* _Texto de partida_

- - -

La montaña como sujeto de estudio artístico tiene larga data y es un motivo que se repite a través de la Historia del arte -occidental y no-. Aunque la arbitraria jerarquía de los géneros relegue su valor al último de sus eslabones, el paisaje ha acompañado el interés de un sinfín de artistas. Encontramos montañas como telón de fondo de la pintura de Historia en la tradición europea y en las arpilleras realizadas durante la Dictadura chilena. Otras representaciones le dan más protagonismo: ya sea desde el Sturm und Drang del romanticismo alemán[5], en su simbolismo sacro de las estampas japonesas[6], como iconografía sincrética[7] de las conquistas en territorio boliviano durante los siglos XV y XVIII o también como motivo obseso del proto-cubista Paul Cézanne[8]. Se debe mencionar como punto de inflexión la antes mencionada década de los sesenta y el surgimiento, en Estados Unidos, de la consciencia sobre otros aspectos del paisaje y de la tierra en general, menos románticos y bucólicos por cierto. La tierra ha sido y es también un lugar de conflicto. Ya sea por la disputa de los territorios, por los intereses económicos ligados al extractivismo de las materias primas, la preocupación por los recursos naturales limitados o la guerra nuclear, desde los años sesenta surge una consciencia colectiva que preocupa a lxs artistas. Emerge a partir de allí una necesidad de crear un lenguaje que se adecúe a la nueva comprensión del entorno socio-natural. Los ejercicios cromáticos de los cerros de Julia Urzúa responden a este bagaje estético-político, ya que mezclan la necesidad de relacionarse con el entorno –valorarlo, recordarlo, perpetuar su memoria- y de crear respuestas artísticas para combatir la degradación del mismo.
Un aspecto a considerar para el estudio de esta serie es la manera en que la artista elige construir su trabajo textil: por un lado, durante su experiencia viviendo en Los Andes, los paisajes cobraron una dimensión territorial y vinculante. Una manifestación de ello es la exposición organizada en junio del 2019 en el Centro Cultural Pedro Aguirre Cerda de la Comuna de Calle Larga (Los Andes), titulada “El Espíritu de la montaña”. La muestra reunió el trabajo de mujeres artistas del Aconcagua, dentro de las cuales la serie “Estudios cromáticos de la luz y la montaña” de Julia Urzúa. La exposición apuntó a reunir el trabajo de mujeres artistas que repensaron su vínculo con el territorio y tradujeron artísticamente los componentes personales de su experiencia de habitar el Valle del Aconcagua.

- - -

* _Registros proporcionados_
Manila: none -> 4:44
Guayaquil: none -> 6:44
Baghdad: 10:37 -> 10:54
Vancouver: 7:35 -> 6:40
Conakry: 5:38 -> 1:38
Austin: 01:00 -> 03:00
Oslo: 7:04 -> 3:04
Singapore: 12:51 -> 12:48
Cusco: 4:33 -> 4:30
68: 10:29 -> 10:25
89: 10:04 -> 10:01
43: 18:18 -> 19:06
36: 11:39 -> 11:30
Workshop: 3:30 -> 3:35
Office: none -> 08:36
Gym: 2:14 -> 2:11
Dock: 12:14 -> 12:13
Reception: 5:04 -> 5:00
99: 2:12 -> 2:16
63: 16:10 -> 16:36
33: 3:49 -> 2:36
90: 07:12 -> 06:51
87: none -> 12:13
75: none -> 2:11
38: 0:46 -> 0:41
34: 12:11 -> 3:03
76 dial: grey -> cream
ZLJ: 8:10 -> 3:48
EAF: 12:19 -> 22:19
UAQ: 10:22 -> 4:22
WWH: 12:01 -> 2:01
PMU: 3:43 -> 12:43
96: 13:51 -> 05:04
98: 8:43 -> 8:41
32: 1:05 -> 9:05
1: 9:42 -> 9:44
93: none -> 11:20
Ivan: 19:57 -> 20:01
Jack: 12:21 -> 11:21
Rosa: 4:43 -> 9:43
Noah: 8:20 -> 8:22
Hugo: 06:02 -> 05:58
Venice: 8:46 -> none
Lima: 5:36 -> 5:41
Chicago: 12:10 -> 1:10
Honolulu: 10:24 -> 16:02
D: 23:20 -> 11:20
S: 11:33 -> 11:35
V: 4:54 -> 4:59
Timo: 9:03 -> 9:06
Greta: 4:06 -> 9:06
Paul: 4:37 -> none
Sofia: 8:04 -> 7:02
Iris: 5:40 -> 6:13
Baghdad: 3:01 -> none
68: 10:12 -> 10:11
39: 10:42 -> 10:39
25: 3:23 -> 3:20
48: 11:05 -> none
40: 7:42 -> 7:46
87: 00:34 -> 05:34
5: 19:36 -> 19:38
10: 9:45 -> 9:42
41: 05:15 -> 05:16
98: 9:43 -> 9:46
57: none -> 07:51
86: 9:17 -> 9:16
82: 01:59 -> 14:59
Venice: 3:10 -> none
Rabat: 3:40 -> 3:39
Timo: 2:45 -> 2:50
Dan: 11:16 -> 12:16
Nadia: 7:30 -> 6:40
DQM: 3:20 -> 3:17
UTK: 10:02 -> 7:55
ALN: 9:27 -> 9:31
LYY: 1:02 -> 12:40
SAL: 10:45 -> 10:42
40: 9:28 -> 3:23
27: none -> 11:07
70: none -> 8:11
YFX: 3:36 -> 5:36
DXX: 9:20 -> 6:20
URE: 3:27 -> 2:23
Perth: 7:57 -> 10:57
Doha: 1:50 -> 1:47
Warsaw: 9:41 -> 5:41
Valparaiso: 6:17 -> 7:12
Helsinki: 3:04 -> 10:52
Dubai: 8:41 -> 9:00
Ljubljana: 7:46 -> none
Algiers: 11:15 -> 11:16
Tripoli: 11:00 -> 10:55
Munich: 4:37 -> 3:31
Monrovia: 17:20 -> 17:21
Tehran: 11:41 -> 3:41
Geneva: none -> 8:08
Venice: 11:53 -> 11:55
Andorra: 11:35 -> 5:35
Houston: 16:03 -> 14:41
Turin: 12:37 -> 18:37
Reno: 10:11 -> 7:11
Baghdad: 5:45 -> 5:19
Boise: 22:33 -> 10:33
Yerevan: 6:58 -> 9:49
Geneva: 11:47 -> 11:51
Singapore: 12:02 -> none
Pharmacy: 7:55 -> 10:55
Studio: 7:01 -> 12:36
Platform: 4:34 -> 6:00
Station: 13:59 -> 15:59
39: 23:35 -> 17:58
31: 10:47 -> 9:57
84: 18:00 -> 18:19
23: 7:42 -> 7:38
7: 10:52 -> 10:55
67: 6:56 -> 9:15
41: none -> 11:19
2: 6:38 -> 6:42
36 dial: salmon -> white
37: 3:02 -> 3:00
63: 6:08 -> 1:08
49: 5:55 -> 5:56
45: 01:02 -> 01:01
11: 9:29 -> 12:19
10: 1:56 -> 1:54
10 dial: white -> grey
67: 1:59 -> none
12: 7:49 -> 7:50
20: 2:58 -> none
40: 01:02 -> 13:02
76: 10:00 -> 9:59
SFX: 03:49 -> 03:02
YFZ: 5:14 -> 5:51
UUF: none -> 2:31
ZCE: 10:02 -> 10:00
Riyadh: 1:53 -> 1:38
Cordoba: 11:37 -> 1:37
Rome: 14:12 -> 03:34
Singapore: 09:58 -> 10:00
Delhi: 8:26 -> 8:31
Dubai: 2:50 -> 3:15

- - -

Prolonga el texto sobre la montaña como motivo artístico a partir de su última oración.

* _Resultado del ejercicio_
Recordemos que el colectivo de mujeres y disidencias ha cobrado fuerza estos últimos años en Chile y en Latinoamérica –sino todo el mundo-. Sin duda la figura del colectivo femenino en Chile tiene formas anteriores: lo encontramos en la solidaridad y el compromiso político de mujeres de la primera mitad del siglo XX (Laura Rodig, Gabriela Mistral, Elena Caffarena con el MEMCH) o la resistencia del colectivo Mujeres por la Vida, la presencia de Julieta Kirkwood en los ochenta y las arpilleristas movilizadas durante la dictadura militar. Hoy, ya sea en forma de colectivos feministas y militancias políticas, de círculos de mujeres, de cuotas de género como nuevo requisito en el espacio público, de instancias performáticas tan trascendentales como la convocatoria de Las Tesis, el feminismo tiñe con fuerza una parte importante de lxs artistas que se reconocen en su militancia y sitúan su obra desde allí. Es el caso de Julia Urzúa, quien participa además del colectivo Capuchas Rojas en Resistencia, el cual se visibilizó en el contexto de la revuelta de octubre del 2019 en Chile y que se plantea desde la performatividad de los cuerpos en disidencia frente a los dualismos patriarcales (cultura/naturaleza) y los roles de género asignados por la heteronorma. Otra dimensión que tensiona el colectivo Capuchas Rojas es la utilización del espacio público como escenario del cuerpo, entidad socialmente reservada al espacio privado. El límite de lo público y lo privado se disuelve así como lo hacen las propias identidades individuales de lxs mujeres y disidencias que participan y forman, en la colectividad, un gran bosque rojo. Sin embargo, es interesante notar que cada capucha roja transmite su propia identidad, al ser diseñada y hecha a mano por quien la utiliza, buscando generar un cuestionamiento en lo que se define como individual y colectivo. Este aspecto político es crucial para comprender el ánimo detrás de la serie de paisajes textiles de Julia Urzúa.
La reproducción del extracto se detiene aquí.